▶ [What is needed] Going line by line through the entries below, tally those that hold the string "START". Give only the total.

☆ ☆ ☆

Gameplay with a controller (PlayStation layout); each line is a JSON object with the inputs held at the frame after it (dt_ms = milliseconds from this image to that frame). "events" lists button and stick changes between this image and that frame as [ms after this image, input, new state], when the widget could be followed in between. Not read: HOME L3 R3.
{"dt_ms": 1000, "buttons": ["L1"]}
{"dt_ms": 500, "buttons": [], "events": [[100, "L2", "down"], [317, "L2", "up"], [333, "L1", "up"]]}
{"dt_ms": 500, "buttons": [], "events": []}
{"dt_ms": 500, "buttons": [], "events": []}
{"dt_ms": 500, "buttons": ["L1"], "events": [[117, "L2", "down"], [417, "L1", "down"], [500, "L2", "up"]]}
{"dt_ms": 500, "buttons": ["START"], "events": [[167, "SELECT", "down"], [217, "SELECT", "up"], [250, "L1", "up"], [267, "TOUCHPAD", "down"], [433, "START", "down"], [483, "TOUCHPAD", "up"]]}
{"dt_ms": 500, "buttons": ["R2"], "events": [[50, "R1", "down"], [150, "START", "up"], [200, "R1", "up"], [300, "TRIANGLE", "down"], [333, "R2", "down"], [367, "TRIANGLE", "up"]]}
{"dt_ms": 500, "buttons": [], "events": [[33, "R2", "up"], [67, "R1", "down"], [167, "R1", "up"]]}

☆ ☆ ☆

▶ [Answer to the problem] 2